== What to produce ==
Each line below that contains the word "bestillingen" must be copied.

== Records for processing ==
=== Section Start ===

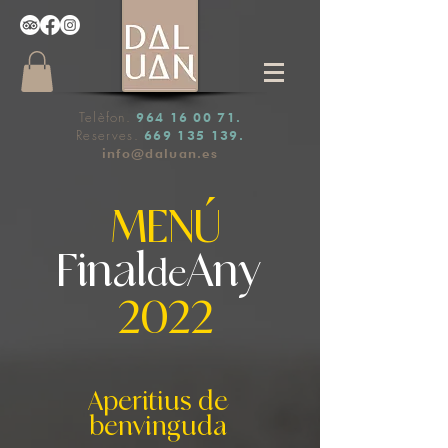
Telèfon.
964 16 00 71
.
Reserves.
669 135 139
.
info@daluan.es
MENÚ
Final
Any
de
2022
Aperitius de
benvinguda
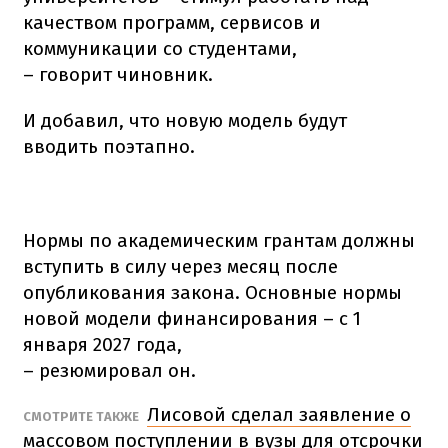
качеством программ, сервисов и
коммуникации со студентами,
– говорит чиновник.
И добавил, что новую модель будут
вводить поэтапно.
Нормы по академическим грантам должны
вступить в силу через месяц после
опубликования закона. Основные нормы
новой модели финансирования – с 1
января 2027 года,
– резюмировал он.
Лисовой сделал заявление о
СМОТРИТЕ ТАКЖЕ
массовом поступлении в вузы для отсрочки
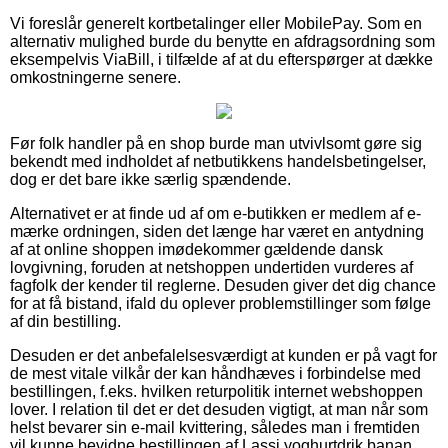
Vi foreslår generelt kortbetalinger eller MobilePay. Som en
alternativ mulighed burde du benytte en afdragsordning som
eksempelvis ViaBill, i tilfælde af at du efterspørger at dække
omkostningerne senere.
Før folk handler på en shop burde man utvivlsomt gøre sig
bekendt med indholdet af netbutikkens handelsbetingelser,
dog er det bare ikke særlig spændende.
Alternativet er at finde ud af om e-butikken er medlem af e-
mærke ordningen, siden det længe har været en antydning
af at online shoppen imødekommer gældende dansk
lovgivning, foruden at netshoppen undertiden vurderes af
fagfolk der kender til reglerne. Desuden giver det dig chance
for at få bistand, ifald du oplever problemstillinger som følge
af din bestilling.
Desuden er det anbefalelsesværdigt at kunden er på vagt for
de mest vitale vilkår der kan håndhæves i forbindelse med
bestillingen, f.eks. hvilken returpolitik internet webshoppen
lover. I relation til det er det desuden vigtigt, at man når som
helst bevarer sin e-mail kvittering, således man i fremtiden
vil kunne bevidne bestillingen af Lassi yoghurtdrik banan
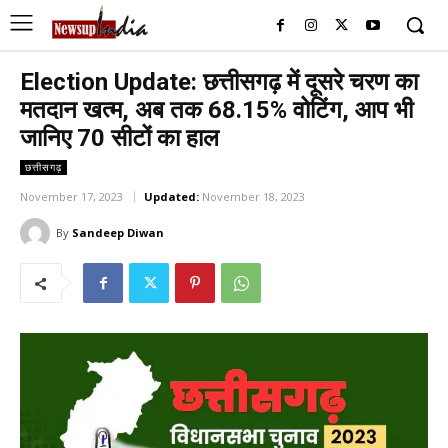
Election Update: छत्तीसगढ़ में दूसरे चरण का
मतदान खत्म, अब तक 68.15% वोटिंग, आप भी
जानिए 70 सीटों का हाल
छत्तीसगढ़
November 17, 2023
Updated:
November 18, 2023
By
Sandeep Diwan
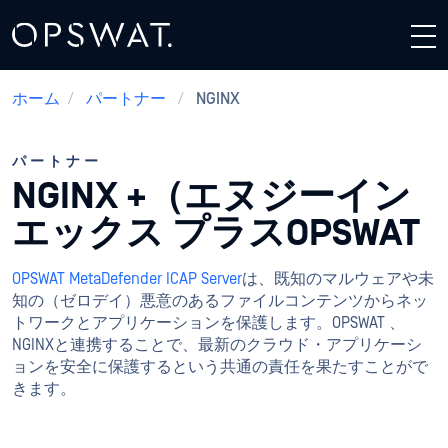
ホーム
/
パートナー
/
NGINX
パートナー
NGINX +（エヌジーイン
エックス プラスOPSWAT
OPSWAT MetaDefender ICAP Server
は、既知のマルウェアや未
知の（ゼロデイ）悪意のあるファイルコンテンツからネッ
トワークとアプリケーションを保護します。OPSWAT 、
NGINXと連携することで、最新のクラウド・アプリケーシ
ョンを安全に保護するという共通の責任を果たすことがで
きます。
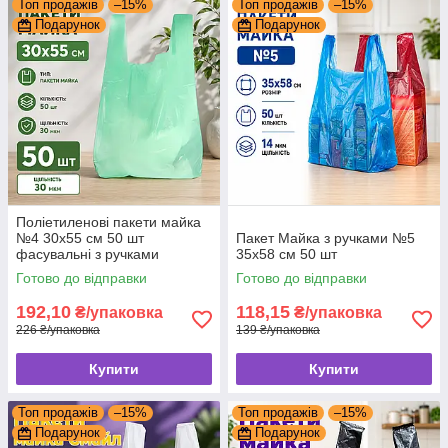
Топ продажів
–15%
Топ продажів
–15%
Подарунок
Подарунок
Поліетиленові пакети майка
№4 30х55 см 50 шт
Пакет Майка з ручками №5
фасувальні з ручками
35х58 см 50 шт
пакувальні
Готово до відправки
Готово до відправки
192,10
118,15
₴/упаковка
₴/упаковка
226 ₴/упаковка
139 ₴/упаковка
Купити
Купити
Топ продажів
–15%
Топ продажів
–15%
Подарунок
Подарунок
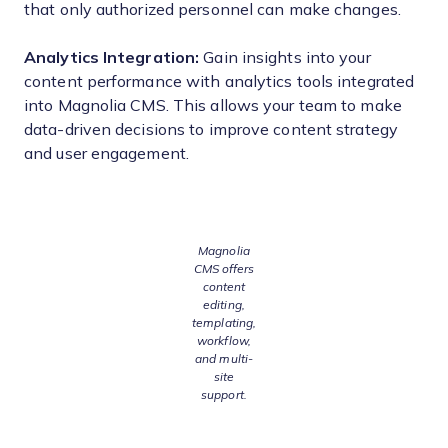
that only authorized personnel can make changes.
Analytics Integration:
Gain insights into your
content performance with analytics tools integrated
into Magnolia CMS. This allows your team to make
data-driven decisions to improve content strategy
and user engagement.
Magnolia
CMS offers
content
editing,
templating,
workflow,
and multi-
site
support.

=== Section End ===
=== Section Start ===

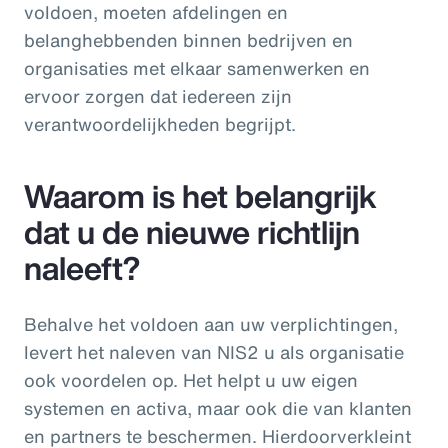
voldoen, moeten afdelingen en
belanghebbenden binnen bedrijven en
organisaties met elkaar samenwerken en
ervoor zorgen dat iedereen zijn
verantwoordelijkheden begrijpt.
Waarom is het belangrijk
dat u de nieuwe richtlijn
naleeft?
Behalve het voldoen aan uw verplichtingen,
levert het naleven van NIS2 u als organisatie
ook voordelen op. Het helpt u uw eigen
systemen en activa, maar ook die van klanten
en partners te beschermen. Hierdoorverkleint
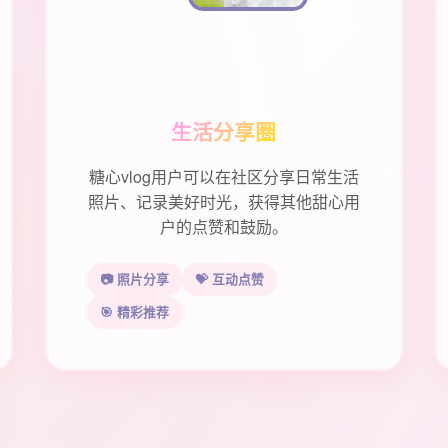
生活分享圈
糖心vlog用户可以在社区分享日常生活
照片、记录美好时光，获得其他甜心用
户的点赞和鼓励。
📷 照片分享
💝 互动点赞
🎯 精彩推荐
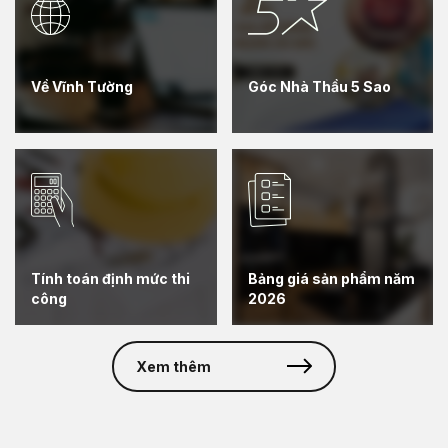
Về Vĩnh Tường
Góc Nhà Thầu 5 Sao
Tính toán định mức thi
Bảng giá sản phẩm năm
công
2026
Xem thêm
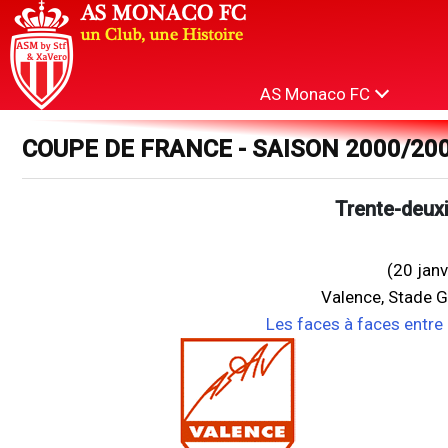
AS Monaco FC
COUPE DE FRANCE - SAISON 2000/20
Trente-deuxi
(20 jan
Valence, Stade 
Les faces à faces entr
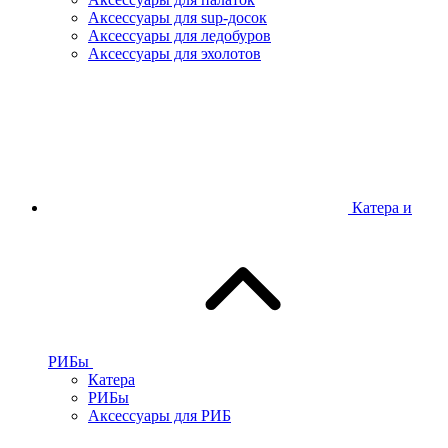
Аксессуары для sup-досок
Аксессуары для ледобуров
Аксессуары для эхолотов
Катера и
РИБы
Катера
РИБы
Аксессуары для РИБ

=== Section End ===

== Exercise solution ==
bestillingen, f.eks. hvilken returpolitik internet webshoppen
vil kunne bevidne bestillingen af Lassi yoghurtdrik banan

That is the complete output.